While UTF-8 isn't a thing in the z/OS environment, I think there could
be value in printing something that will be converted by the existing
EBCDIC->ASCII terminal/NFS conversion into correctly-formed UTF-8
characters.

To wit: Say I have a UTF-8-encoded file in NFS, and I view it via a
text-mode NFS mount on z/OS. If I view it in less(1), then the high
characters are shown as arbitrary byte sequences (e.g. "DIVISION SIGN"
is "<66><B3>"). But if I just "cat" the file, then it renders correctly
in the terminal. Effectively an ASCII->EBCDIC->ASCII round trip.

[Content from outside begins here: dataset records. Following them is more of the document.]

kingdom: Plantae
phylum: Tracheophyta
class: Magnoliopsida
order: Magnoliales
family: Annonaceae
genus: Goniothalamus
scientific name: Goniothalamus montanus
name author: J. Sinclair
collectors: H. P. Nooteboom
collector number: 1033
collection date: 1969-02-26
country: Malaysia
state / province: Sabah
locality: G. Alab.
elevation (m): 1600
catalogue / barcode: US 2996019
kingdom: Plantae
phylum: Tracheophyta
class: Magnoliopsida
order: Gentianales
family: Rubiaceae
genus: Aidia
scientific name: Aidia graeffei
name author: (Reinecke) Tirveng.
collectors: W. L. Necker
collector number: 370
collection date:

I don't know if there are use cases where this may yield unintuitive
results... perhaps if this "nega-UTF-8" were redirected to a file and
then processed further in z/OS, that may lead to some surprises. But in
terms of doing something sensible when using a "\uNNNN" escape in an
environment that shouldn't support it, it seems no worse than producing
actual UTF-8 bytes.


--Daniel


-- 
Daniel Richard G. || sk...@iskunk.org
My ASCII-art .sig got a bad case of Times New Roman.